10 En men schreef in den naam van den koning Ahasveros, en men verzegelde het met des konings ring; en men zond de brieven door de hand der lopers te paard, rijdende op snelle kemelen, op muildieren, van merrien geteeld;
The letters were sent in the name of King Ahasuerus and stamped with his ring, and they were taken by men on horseback, going on the quick-running horses used for the king's business, the offspring of his best horses:
11 Dat de koning den Joden toeliet, die in elke stad waren, zich te vergaderen, en voor hun leven te staan, om te verdelgen, om te doden en om om te brengen alle macht des volks en des landschaps, die hen benauwen zou, de kleine kinderen en de vrouwen, en hun buit te roven;
In these letters the king gave authority to the Jews in every town to come together and make a fight for their lives, and to send death and destruction on the power of any people in any part of the kingdom attacking them or their children or their women, and to take their goods from them by force,
12 Op een dag in al de landschappen van den koning Ahasveros, op den dertienden der twaalfde maand; deze is de maand Adar.

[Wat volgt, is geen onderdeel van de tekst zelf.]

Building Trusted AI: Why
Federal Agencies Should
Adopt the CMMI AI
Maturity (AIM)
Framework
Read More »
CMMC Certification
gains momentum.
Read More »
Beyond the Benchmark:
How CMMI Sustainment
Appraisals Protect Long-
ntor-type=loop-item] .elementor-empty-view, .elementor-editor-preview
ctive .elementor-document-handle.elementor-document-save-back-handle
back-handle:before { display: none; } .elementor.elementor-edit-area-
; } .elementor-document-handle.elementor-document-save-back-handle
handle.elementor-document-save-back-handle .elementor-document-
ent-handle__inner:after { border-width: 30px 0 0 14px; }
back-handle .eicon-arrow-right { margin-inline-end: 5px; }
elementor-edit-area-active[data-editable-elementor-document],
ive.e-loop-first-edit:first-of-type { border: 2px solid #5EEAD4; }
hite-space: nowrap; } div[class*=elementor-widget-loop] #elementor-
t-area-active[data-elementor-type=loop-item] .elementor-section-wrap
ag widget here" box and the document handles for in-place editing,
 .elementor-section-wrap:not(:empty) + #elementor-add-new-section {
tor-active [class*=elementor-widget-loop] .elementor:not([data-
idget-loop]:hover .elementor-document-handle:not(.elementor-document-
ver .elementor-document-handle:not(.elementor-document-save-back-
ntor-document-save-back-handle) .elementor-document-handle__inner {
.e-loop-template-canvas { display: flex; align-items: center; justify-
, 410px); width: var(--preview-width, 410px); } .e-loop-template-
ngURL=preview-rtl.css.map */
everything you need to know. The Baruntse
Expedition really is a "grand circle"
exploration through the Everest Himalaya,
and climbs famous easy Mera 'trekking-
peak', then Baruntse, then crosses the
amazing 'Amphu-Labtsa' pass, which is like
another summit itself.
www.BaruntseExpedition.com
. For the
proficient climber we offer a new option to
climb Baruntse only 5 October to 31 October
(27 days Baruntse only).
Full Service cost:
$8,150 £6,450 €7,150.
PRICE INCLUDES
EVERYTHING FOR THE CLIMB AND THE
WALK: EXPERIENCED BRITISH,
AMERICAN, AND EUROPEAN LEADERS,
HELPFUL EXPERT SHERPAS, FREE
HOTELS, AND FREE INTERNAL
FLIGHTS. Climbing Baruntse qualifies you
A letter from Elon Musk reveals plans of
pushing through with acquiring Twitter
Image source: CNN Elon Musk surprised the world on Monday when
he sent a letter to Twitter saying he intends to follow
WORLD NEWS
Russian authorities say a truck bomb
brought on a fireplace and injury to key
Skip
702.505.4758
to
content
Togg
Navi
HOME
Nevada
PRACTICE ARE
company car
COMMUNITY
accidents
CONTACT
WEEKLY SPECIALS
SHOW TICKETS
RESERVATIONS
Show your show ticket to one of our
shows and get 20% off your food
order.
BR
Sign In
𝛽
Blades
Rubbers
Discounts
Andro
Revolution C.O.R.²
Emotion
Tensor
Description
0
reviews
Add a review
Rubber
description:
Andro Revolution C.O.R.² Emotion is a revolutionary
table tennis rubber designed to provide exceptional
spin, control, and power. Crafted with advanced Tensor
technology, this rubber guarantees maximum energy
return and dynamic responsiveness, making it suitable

On one day in every division of the kingdom of Ahasuerus, that is, on the thirteenth day of the twelfth month, the month Adar.
13 De inhoud van dit geschrift was: dat een wet zou gegeven worden in alle landschappen, openbaar aan alle volken; en dat de Joden gereed zouden zijn tegen dien dag, om zich te wreken aan hun vijanden.
A copy of the writing, to be made public as an order in every division of the kingdom, was given out to all the peoples, so that the Jews might be ready when that day came to give punishment to their haters.
14 De lopers, die op snelle kemelen reden en op muildieren, togen snellijk uit, aangedreven zijnde door het woord des konings. Deze wet nu werd gegeven op den burg Susan.
So the men went out on the quick-running horses used on the king's business, wasting no time and forced on by the king's order; and the order was given out in Shushan, the king's town.
15 En Mordechai ging uit van voor het aangezicht des konings in een hemelsblauw en wit koninklijk kleed, en met een grote gouden kroon, en met een opperkleed van fijn linnen en purper; en de stad Susan juichte en was vrolijk.
And Mordecai went out from before the king, dressed in king-like robes of blue and white, and with a great crown of gold and clothing of purple and the best linen: and all the town of Shushan gave loud cries of joy.
16 Bij de Joden was licht, en blijdschap, en vreugde, en eer;
And the Jews had light and joy and honour.
17 Ook in alle en een ieder landschap, en in alle en een iedere stad, ter plaatse, waar des konings woord en zijn wet aankwam, daar was bij de Joden blijdschap en vreugde, maaltijden en vrolijke dagen; en velen uit de volken des lands werden Joden, want de vreze der Joden was op hen gevallen.
And in every part of the kingdom and in every town, wherever the king's letter and his order came, the Jews were glad with great joy, and had a feast and a good day. And a great number of the people of the land became Jews: for the fear of the Jews had come on them.